The Divisions stated that the assessment of whether a financial instrument is a security-based swap or a linked security depends on specific exclusions from the definition of "swap," and that the "economic reality of the instrument rather than the name given to the instrument" determines its regulatory treatment.

Commentary

Noteworthy here is the parallelism (and distinction) between the SEC and CFTC guidance on these topics—though perhaps "interrelationship" is more apt. The SEC's January 2026 joint staff statement and the CFTC's December 2025 guidance represent similar but functionally distinct regulatory approaches to tokenization. While the SEC's statement addresses the fundamental question of what constitutes a tokenized security — it confirmed that the format of a security (whether recorded on-chain or off-chain) does not alter its legal classification under federal securities laws — the CFTC's guidance focused on how tokenized assets can serve as margin collateral in regulated derivatives markets. The SEC framework establishes taxonomies for issuer-sponsored and third-party tokenized securities, whereas the CFTC guidance defines eligible collateral requirements, emphasizing that tokenized assets retain their margin eligibility so long as they satisfy applicable regulatory requirements for liquidity, established haircuts, and value stability during financial stress.
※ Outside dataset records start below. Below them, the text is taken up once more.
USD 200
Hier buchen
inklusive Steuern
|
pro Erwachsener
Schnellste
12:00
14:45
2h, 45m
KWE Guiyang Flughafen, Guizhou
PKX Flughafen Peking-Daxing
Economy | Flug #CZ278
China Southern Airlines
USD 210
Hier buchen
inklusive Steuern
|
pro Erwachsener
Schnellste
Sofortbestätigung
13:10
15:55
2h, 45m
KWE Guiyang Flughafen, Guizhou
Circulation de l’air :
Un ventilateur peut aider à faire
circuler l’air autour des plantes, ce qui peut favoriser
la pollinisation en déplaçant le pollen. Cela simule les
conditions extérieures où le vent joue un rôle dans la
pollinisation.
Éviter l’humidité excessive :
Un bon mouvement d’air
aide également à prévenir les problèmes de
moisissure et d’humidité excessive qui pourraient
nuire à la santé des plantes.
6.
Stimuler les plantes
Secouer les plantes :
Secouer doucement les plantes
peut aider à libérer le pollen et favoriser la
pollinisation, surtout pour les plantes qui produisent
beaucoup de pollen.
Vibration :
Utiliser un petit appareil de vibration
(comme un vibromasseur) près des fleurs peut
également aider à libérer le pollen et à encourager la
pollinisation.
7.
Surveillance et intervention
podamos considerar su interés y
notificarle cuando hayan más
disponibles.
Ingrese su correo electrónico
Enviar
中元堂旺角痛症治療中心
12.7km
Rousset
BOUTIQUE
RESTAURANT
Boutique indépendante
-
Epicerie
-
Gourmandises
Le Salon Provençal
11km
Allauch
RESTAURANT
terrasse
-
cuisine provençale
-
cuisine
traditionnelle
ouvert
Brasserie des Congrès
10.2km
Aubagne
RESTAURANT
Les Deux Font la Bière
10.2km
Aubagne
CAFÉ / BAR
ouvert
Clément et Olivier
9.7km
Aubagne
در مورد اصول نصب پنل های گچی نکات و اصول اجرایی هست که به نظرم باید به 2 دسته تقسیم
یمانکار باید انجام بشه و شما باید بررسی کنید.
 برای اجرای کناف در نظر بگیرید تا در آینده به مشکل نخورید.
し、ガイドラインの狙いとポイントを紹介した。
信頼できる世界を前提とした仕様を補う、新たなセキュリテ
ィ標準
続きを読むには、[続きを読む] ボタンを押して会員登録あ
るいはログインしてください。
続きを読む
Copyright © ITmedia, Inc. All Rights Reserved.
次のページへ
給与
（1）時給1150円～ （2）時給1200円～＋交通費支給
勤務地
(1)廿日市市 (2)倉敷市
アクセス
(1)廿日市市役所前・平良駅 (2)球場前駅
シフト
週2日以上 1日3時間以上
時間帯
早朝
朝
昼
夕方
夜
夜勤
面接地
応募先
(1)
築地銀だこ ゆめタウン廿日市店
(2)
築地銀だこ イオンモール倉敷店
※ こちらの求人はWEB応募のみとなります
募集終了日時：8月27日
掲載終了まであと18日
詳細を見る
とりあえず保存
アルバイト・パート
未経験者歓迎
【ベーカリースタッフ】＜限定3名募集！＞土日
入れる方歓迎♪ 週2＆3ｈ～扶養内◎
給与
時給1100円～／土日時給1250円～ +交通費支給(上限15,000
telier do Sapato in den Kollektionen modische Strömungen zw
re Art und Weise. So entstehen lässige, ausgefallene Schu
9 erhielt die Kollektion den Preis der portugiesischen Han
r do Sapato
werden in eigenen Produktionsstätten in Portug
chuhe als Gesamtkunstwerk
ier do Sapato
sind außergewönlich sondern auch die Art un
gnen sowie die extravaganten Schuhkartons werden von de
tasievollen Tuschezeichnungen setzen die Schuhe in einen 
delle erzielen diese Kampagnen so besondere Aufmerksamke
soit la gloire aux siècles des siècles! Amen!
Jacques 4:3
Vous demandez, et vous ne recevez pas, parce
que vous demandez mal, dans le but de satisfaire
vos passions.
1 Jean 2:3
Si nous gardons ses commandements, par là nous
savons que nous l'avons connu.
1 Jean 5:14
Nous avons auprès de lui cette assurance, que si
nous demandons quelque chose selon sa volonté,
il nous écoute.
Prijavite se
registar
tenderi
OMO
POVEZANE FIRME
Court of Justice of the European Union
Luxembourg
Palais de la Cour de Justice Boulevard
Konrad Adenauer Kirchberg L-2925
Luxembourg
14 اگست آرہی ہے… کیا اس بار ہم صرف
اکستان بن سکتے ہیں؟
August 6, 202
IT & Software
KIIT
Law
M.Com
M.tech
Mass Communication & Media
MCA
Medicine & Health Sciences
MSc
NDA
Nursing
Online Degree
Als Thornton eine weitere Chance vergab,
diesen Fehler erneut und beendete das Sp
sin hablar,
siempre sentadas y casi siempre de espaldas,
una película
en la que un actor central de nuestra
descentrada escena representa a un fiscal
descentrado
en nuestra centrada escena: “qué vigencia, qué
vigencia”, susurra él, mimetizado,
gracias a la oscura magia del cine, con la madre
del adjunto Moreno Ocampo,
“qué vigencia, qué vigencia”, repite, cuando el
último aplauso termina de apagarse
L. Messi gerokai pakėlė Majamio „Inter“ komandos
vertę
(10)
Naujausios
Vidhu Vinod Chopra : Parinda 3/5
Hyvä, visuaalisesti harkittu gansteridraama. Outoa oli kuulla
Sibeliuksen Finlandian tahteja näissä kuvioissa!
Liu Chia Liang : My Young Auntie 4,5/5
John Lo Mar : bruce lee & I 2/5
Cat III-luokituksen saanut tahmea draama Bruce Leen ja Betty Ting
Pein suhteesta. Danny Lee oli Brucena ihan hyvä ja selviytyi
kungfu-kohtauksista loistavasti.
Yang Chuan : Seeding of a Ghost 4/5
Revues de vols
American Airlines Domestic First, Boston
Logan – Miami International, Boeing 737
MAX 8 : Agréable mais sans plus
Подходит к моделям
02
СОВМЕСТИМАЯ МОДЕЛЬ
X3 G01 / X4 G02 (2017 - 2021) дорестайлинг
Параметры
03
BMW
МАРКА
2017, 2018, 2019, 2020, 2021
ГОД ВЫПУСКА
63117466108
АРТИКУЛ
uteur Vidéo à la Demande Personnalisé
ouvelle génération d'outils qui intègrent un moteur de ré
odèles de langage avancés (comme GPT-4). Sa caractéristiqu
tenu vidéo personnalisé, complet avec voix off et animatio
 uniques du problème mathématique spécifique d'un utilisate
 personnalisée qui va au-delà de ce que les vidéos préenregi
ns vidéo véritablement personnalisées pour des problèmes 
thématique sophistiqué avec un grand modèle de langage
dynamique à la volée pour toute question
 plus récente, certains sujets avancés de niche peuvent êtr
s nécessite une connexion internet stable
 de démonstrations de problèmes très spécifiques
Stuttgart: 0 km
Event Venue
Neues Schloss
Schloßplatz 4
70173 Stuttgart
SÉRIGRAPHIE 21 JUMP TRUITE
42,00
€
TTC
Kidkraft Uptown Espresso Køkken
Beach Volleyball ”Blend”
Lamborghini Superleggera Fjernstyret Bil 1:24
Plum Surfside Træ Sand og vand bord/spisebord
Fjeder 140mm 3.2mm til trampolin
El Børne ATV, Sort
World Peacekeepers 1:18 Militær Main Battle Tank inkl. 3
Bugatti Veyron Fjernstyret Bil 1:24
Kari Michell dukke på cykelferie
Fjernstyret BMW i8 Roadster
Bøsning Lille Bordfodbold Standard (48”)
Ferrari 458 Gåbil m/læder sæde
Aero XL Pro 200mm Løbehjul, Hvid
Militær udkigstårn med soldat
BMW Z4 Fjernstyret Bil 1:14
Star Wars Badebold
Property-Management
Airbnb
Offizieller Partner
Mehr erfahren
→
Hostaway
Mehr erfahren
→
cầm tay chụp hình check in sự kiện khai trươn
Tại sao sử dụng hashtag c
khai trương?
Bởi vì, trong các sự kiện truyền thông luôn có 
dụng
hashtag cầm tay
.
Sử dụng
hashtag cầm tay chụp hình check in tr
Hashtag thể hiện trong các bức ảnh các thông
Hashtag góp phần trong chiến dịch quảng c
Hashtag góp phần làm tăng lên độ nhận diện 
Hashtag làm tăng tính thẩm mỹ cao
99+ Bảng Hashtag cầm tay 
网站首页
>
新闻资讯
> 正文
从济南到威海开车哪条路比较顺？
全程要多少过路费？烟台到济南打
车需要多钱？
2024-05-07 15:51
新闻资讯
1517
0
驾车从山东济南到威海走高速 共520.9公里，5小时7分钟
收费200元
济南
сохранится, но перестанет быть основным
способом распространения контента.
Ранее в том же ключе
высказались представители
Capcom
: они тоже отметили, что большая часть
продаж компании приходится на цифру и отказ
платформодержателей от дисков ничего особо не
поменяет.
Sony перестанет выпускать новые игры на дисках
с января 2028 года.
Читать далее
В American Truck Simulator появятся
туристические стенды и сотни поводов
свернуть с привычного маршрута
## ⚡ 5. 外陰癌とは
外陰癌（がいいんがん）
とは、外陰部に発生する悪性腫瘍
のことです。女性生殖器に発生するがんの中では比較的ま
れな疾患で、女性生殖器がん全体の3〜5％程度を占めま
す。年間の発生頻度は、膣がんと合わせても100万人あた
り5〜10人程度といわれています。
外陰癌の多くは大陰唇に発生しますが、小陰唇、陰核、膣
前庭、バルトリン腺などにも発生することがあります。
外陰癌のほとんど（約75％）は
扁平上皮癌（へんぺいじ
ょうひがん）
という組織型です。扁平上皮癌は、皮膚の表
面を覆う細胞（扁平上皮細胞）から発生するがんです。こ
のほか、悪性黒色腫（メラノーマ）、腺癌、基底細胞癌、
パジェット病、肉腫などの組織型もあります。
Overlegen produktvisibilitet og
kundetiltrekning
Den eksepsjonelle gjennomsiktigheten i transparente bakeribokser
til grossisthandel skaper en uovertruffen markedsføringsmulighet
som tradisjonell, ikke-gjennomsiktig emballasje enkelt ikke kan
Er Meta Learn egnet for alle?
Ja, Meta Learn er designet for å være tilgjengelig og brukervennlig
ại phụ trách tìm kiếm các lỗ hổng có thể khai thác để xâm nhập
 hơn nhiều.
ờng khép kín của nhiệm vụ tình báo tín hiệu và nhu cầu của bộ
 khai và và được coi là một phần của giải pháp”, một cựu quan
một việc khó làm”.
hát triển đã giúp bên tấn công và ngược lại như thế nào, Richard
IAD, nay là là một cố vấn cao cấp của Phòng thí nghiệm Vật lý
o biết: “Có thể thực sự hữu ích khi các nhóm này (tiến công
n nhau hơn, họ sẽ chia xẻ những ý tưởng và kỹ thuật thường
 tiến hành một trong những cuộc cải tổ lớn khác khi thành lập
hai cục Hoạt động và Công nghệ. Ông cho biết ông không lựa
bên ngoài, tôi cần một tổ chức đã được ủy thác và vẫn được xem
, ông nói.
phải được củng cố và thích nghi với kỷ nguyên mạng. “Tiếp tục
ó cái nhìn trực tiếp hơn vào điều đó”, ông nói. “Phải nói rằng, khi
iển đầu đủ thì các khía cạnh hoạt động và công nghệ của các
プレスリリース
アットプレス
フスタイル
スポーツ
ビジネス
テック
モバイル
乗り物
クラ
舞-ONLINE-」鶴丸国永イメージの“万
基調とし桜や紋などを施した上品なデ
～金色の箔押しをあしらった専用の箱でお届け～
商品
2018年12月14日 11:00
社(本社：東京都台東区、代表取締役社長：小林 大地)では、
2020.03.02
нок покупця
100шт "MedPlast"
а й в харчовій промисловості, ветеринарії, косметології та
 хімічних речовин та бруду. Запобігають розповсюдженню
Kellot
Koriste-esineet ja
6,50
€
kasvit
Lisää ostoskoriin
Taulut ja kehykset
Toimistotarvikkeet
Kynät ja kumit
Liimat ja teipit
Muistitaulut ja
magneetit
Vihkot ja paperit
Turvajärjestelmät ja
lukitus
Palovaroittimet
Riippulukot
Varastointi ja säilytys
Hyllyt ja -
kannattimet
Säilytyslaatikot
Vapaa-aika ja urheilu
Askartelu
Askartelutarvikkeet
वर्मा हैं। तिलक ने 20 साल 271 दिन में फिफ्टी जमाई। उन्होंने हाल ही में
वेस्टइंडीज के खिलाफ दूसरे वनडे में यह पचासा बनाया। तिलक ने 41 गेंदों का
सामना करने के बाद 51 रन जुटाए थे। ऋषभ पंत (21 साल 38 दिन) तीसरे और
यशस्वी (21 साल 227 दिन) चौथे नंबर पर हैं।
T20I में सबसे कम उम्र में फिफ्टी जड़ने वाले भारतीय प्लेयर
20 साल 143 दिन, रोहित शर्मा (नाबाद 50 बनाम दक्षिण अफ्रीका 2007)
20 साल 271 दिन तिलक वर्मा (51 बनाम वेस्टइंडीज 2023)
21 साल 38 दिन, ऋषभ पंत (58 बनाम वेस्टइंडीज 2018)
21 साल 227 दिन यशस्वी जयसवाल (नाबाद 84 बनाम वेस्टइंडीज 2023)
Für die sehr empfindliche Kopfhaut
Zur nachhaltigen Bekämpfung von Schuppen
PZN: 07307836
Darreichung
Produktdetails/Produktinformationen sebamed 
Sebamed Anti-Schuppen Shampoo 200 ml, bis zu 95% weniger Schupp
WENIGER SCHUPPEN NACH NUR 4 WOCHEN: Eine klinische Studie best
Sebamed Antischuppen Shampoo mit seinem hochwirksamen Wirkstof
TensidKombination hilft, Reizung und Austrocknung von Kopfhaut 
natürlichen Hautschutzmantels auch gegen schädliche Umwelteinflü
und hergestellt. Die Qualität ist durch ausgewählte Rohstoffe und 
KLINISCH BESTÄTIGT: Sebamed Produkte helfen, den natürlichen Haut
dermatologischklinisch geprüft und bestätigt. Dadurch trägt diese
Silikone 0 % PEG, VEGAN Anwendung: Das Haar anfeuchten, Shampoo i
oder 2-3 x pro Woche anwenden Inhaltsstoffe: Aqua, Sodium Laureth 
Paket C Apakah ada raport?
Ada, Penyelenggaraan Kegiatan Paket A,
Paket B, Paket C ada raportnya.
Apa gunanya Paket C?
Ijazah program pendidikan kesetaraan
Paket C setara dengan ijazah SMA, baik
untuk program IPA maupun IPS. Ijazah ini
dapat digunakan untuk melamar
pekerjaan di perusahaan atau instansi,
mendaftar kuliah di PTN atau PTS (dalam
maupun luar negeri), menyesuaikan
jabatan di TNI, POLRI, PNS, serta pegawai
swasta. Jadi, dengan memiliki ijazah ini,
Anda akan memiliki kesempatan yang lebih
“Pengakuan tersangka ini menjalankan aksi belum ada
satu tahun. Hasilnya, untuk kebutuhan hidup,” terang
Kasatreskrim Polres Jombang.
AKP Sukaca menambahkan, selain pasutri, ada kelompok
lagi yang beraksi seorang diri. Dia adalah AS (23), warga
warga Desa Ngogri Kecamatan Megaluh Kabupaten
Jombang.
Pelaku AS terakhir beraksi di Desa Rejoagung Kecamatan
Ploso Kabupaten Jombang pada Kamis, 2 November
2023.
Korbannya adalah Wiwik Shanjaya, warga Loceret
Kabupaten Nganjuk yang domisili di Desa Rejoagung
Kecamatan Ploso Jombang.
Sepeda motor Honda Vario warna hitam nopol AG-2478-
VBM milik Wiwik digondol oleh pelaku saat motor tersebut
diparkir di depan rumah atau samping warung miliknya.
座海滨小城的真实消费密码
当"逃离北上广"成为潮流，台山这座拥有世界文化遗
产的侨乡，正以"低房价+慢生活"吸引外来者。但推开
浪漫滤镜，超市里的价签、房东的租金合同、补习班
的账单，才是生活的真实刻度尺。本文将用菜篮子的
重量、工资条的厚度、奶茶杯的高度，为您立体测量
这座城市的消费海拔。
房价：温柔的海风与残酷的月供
For firms operating across both securities and derivatives markets, these parallel frameworks create overlapping compliance considerations. A firm holding tokenized Treasury securities, for example, must consider the SEC framework when issuing or transferring those securities, but must apply the CFTC framework when pledging those same tokens as collateral for swap positions. Both agencies share a coordinated, technology-neutral philosophy: tokenization changes the form of assets, but not their underlying legal character. The practical result is that market participants engaged in both securities and derivatives activities will need to navigate both regulatory regimes simultaneously, particularly where synthetic tokenized securities - such as security-based swaps formatted as crypto assets - may implicate overlapping SEC and CFTC jurisdiction.